▶ [ASSIGNMENT] Working from the data below, write out exactly the lines from its first through the line that contains "Progression Statement |", both ends included and pictures omitted.

▶ [INPUT DATA]
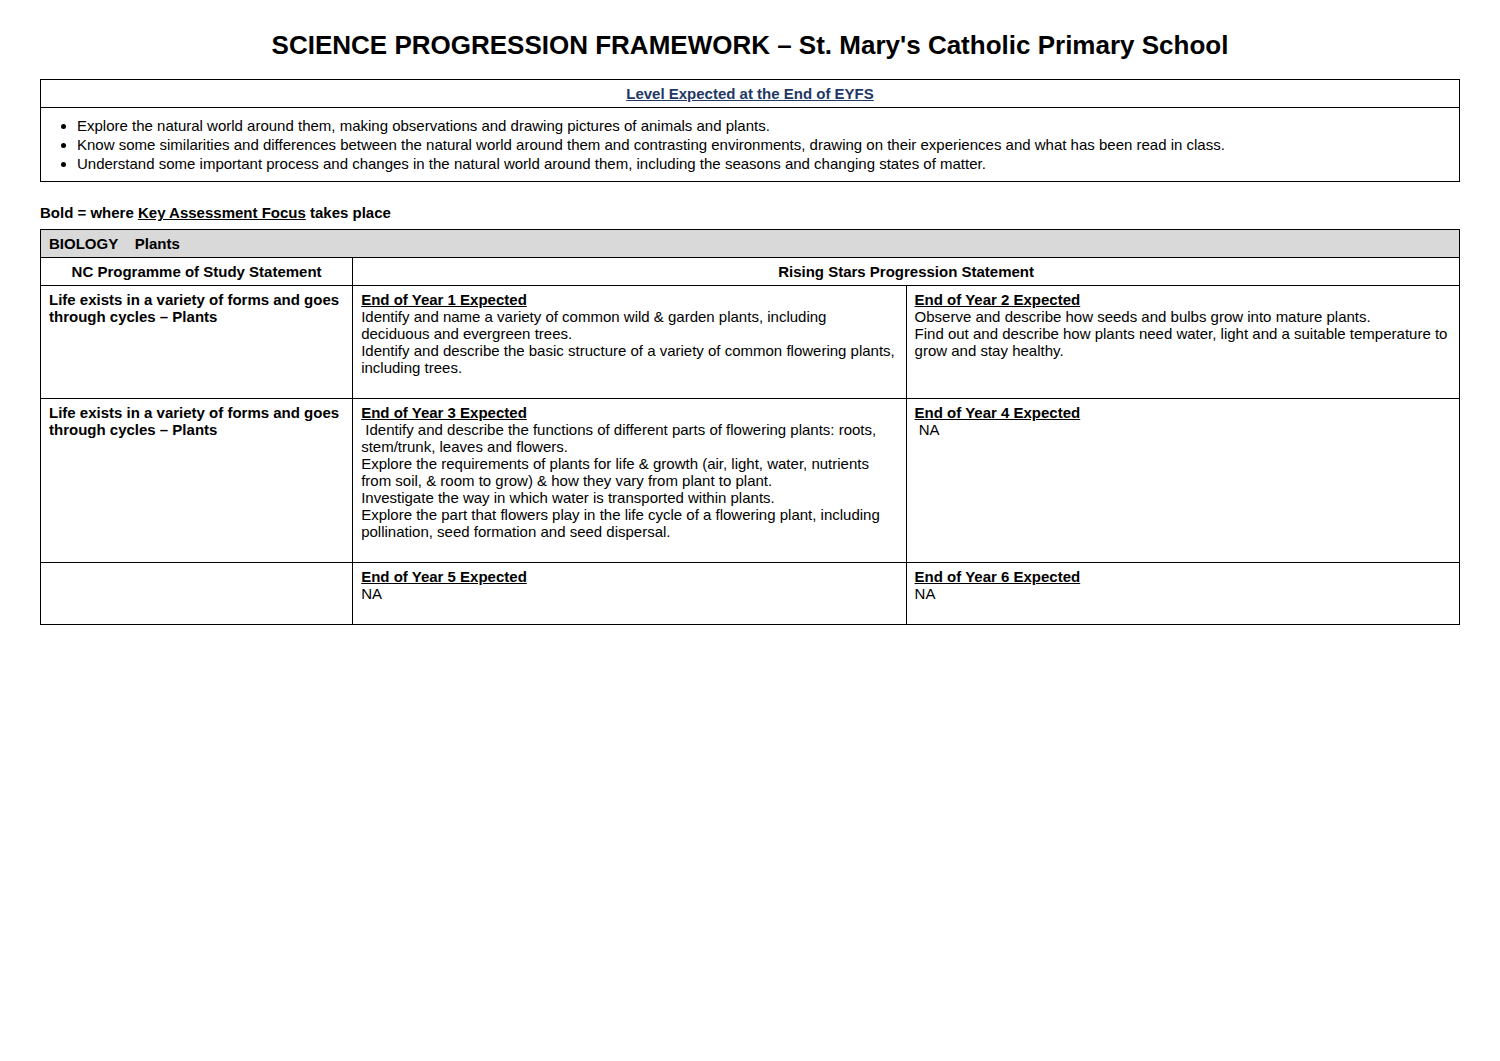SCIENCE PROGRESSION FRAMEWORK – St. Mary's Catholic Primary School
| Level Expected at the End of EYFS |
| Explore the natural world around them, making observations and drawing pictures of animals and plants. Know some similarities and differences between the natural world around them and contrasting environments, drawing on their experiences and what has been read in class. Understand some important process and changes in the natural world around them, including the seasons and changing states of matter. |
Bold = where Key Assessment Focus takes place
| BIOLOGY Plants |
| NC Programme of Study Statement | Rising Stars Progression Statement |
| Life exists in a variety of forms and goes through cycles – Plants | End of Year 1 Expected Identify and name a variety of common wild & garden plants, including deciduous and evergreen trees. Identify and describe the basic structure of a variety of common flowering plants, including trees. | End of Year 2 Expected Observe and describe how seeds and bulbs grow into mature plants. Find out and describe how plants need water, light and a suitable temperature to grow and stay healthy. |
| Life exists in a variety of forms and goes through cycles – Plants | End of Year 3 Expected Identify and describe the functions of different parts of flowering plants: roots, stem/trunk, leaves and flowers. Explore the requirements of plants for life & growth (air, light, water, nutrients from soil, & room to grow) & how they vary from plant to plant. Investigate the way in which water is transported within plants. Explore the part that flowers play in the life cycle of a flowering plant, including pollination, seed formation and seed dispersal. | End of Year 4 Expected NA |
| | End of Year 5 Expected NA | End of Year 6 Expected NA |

▶ [YOUR RESPONSE]
SCIENCE PROGRESSION FRAMEWORK – St. Mary's Catholic Primary School
| Level Expected at the End of EYFS |
| Explore the natural world around them, making observations and drawing pictures of animals and plants. Know some similarities and differences between the natural world around them and contrasting environments, drawing on their experiences and what has been read in class. Understand some important process and changes in the natural world around them, including the seasons and changing states of matter. |
Bold = where Key Assessment Focus takes place
| BIOLOGY Plants |
| NC Programme of Study Statement | Rising Stars Progression Statement |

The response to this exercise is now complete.